LIST OF TASKS:
**1)** In the forum posts about a possible takeover bid, what offer price and total value does the quoted estimate reach if the shares stand at 7p?
**2)** Carry on the forum posts about a possible takeover bid from the point where they stop.

EXERCISE PASSAGE:
*** Begin section ***
People are expecting very high takeover offers when share price is at 6p.
The share price is at 6p because market believes that is what the company is valued at. And any takeover offers AT THE CURRENT SHARE PRICE, will be between 20-50% at max of a premium.
I think there are a lot of long term shareholders here trapped at much higher prices. Whilst I don't mean to offend them, this is the reality. Obviously share price may re-rate again to 10 or 15p as some suggest, and yet again any takeover offers at that point will still be a 20-50% premium to that share price.
Whether BOD or shareholder majority accepts or rejects the offer is is up to the BOD and major shareholders, and right now following what's occured, you can't be certain about what they're after.
"anything less would be rejected by the BoD and major holders"
This is a strong statement implying they WILL reject, when they may not.
ALL IMO.
Slift,
"35p takeover is very very optimistic.
Any takeover offers is likely to be a 50% premium to current share price. Assuming 7p, that'll be 10.5p, or £186m."
The main reason i suggested say 35p for a takeover is that anything less would be rejected by the BoD and major holders and thus it would have to be a hostile bid that is attractive enough to a majority, and once a low bid is in the public domain one would hope for a bidding war that would escalate the final offer to something reasonably solid. Yes the first bid may well be just 50% over current sp, but that would not be accepted by hardly anyone except a few pi's!, and would have to be raised to get any real traction!
*** End section ***
DATA PROVIDED:
*** Begin section ***
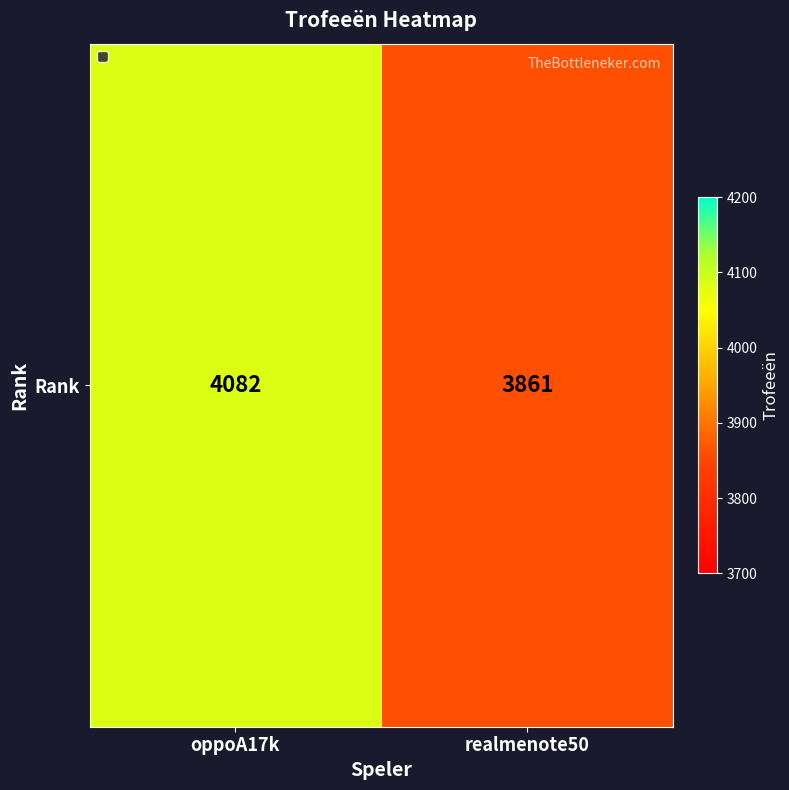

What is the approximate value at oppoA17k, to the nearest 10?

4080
*** End section ***
*** Begin section ***
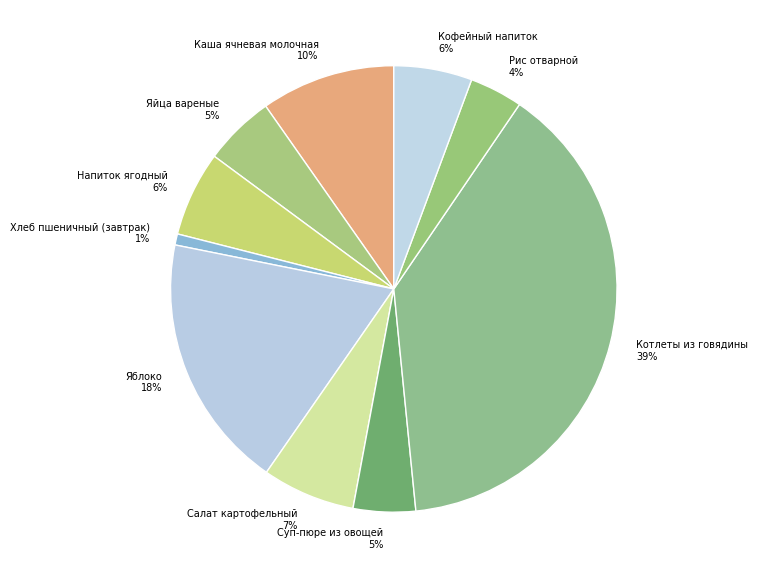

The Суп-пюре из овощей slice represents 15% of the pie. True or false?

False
*** End section ***
OUTPUTS IN ORDER:
**1)** 10.5p per share, or £186m.

**2)**
If we see water cut stop increasing and steady production, there will be a case for re rating, at this moment in time with water cut increasing on the prime well a 3% per month while operating in the prime part of the reservoir the model is unproved. There will be no full field development, with this outcome there will be zero value. Pelham is bailing out as this is considered a probable outcome. Most of what we see discussed here is nothing to do with this oil project and what is happening West of Shetland.
haggis_trap17/23 In past these shares have gone to 55/60p, so on positive up date and crude going up, the shares would be over the price you quoted, without any take over. Ignore the gloom Merchants with their attacks on the positive thinkers to take out their loneliness or may be having had a down petty bet on the SP.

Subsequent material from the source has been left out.